Dabei übersieht das SG, dass niedergelassene Ärzte (Kassenärzte, Vertragsärzte) Freiberufler sind und keinen Vertrag mit den Krankenkassen haben. Sie haben über das Zulassungsverfahren quasi einen ungeschriebenen Arbeitsvertrag mit ihrer jeweiligen Kassenärztlichen Vereinigung (KV). Diese jedoch sieht die angebliche Verpflichtung der Kassenärzte zu uneingeschränkten Kassenleistungen anders: Die KVNo schrieb 1997 in ihren Honorarverteilungsmasstab " Ärztliche Leistungen, die vom einzelnen Vertragsarzt nicht kostendeckend erbracht werden können, müssen von ihm nicht erbracht werden". Ausserdem hat die KVNo - trotz politischen Drucks - ein Disziplinarverfahren gegen Prof. Brökelmann nicht eingeleitet und die Klage der Krankenkassen auf Zulassungsentzug nicht unterstützt.

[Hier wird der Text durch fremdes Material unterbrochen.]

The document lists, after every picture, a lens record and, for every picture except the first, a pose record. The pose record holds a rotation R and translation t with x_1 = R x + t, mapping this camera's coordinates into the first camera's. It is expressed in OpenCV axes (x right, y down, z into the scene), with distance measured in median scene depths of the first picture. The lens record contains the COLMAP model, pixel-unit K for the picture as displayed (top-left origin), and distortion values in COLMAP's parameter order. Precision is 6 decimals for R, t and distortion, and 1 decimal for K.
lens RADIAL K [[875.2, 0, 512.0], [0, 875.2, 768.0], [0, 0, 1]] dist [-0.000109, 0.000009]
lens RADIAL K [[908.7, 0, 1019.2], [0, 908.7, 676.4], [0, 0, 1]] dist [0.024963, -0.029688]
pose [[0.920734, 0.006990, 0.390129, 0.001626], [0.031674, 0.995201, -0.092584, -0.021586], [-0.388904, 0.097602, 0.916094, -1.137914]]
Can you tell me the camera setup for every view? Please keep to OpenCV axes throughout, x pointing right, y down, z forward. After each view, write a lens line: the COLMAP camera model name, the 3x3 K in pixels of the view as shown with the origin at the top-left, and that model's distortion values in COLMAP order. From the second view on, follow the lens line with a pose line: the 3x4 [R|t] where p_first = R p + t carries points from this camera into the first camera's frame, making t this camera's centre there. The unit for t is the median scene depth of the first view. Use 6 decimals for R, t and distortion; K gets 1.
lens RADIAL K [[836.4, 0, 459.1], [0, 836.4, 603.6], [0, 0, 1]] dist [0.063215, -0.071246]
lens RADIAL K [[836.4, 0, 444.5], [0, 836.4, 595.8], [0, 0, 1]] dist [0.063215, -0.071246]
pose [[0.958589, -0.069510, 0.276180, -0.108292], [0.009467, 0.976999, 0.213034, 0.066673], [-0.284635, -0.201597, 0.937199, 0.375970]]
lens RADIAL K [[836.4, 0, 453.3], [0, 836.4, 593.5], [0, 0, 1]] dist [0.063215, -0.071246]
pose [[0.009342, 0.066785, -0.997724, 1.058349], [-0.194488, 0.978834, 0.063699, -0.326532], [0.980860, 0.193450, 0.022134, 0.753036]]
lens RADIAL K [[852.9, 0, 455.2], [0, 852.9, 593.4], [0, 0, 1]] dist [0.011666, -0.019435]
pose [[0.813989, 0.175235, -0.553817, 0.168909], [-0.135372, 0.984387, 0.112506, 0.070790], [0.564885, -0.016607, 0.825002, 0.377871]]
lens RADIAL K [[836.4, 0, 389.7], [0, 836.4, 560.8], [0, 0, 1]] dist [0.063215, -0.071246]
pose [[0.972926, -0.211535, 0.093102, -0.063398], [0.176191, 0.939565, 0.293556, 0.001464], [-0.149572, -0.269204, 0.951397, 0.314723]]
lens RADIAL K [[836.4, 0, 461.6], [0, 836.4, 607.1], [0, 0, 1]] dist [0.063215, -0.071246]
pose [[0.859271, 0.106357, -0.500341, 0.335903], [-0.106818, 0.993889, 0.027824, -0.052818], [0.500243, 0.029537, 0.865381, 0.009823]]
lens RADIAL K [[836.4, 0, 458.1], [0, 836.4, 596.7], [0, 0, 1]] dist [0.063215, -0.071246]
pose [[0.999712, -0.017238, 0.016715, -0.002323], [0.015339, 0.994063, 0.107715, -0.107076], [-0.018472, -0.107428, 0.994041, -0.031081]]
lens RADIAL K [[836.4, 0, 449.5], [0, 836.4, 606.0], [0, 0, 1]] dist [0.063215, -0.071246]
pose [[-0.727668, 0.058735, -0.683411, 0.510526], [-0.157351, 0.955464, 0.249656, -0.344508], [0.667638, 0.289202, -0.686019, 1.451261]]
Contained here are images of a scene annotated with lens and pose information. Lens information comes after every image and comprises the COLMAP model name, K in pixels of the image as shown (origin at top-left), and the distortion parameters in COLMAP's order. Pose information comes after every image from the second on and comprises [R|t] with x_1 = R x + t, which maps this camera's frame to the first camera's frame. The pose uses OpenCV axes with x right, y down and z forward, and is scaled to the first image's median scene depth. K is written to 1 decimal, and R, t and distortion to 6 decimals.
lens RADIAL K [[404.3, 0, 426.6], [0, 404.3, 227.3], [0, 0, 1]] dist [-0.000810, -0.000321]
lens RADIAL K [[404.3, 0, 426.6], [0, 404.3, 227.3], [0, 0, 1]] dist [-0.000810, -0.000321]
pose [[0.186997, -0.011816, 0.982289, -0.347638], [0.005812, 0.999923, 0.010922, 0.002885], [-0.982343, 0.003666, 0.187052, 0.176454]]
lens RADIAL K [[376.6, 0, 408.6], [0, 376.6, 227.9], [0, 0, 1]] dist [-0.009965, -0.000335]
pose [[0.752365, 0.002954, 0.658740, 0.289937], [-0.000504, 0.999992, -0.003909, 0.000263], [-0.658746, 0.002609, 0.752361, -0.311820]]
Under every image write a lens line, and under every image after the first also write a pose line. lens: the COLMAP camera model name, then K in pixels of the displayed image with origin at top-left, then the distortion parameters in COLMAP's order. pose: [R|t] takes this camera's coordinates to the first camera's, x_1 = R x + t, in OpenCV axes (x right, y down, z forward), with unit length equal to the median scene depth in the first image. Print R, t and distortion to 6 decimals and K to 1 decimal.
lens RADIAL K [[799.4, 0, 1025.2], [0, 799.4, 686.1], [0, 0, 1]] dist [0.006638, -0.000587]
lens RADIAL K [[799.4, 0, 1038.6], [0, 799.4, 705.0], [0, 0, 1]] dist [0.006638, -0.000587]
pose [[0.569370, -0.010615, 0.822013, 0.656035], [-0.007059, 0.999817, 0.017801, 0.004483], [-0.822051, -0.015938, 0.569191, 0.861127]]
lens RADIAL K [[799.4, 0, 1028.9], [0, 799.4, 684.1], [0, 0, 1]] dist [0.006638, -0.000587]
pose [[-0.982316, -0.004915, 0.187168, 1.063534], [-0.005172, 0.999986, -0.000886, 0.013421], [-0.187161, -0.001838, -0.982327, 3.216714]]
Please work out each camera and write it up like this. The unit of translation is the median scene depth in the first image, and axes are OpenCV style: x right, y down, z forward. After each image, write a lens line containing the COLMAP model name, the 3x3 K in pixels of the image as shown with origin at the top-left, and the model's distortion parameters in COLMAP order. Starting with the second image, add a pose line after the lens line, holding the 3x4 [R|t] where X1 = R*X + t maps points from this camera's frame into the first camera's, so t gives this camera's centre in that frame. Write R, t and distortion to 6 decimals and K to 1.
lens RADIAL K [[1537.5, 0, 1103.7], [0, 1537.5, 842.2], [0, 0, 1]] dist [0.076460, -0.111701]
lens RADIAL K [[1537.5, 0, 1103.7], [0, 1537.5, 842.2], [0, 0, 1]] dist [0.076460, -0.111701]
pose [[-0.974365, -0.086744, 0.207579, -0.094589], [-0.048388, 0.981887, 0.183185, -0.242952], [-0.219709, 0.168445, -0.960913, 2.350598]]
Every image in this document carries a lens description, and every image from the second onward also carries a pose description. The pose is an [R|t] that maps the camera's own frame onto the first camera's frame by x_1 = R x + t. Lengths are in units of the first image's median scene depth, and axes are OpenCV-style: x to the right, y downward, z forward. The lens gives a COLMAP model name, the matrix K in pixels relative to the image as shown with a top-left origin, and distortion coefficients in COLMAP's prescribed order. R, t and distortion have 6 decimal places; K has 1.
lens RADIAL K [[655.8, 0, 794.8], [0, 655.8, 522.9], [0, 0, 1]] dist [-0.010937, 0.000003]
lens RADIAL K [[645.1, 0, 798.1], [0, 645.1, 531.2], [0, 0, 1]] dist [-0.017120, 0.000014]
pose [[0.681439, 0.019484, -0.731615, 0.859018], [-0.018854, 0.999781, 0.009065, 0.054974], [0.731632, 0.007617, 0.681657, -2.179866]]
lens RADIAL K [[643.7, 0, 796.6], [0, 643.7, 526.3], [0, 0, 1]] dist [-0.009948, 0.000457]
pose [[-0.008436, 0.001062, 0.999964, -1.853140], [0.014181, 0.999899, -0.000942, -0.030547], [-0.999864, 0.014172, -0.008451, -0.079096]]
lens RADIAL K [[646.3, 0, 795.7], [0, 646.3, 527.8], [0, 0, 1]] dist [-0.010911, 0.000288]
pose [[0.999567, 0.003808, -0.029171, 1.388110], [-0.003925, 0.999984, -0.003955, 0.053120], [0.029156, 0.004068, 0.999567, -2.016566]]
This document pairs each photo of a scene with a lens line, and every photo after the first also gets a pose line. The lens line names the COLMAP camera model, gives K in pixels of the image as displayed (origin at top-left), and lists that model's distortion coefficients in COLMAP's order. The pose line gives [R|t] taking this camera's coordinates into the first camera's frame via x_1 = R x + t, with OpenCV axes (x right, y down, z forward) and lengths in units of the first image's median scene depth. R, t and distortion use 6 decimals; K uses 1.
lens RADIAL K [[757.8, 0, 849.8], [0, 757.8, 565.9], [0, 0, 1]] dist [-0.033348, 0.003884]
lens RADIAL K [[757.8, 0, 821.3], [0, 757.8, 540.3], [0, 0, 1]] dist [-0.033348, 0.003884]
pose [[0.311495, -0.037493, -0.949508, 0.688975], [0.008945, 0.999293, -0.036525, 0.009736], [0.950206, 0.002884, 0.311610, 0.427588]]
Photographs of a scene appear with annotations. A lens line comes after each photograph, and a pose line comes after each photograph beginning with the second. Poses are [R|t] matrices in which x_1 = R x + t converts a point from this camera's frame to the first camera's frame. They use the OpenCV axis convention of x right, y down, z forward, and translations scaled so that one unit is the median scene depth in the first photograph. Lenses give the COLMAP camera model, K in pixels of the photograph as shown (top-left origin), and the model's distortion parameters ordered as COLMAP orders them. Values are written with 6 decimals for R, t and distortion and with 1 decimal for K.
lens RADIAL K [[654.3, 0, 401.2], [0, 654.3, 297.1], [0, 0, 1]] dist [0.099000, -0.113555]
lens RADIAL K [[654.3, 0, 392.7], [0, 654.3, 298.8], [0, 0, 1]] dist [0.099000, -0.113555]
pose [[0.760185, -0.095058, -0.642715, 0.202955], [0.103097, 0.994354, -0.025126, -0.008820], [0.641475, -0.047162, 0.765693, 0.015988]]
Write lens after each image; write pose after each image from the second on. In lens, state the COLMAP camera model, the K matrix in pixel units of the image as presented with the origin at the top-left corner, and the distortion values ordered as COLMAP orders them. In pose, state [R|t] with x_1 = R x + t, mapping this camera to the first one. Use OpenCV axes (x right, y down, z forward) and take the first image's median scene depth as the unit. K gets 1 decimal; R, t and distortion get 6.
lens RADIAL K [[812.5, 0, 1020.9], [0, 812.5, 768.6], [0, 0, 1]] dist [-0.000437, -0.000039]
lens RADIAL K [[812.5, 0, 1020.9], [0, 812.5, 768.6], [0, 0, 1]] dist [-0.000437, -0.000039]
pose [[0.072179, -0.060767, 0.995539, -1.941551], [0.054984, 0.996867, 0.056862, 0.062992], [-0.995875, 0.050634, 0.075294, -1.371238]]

Das SG Köln berücksichtigt in seinem Urteil nicht, dass es sich im vorliegenden Fall um ambulante Operationen handelte, die nicht im Sicherstellungsauftrag der KVen enthalten sind, also auch nicht zum "Kernbereich" der kassenärztlichen Versorgung gehören. Es geht über die Urteile des BSG hinaus, wenn es postuliert, dass ein Vertragarzt sämtliche, im EBM abrechenbare Leistungen, die er u.a. Privatpatientinnen anbietet, ohne Rücksicht auf betriebswirtschaftliche Notwendigkeiten, anbieten muss. Es lässt ausser Acht, dass keine einzige der operierten Patientinnen sich beschwert hatte; im Gegenteil, dem Berufungsausschuss lag u.a. die schriftliche Äusserung einer operierten Patientin vor, die sich darüber beklagte, die Krankenkasse würde unterstellen, dass sie in die Entscheidung zur Kostenerstattung gedrängt worden sei.

Aus allem wird deutlich, dass es sich um ein politisches Urteil handelt: Es ging den Krankenkassen ( ) und dem Sozialgericht darum, einen vermeintlichen Systemgegner durch ein Berufsverbot zu schädigen und kalt zu stellen, quasi als abschreckendes Beispiel für viele Vertragsärzte, die heute Kostenerstattung praktizieren.

Mit diesem Urteil verletzt das SG Grundrechte der freiberuflich tätigen niedergelassenen Ärzte, u.a. das Recht auf freie Berufsausübung, und macht sie ohne Gesetzesgrundlage per Gerichtsbeschluss zu Sklaven der GKV. Es verletzt europäisches Recht, denn niedergelassene Ärzte sind Unternehmer (EuGH C-180/98 – C-184/98 ), denen nach Artikel 16 der Charta der Grundrechte der Europäischen Union alle Unternehmerrechte zustehen. Es verletzt ausserdem europäisches Kartellrecht, indem es halbstaatliche Monopole wie die GKV, die ebenfalls als Unternehmen eingestuft werden müssen( siehe ), gegen freie Unternehmer unterstützt.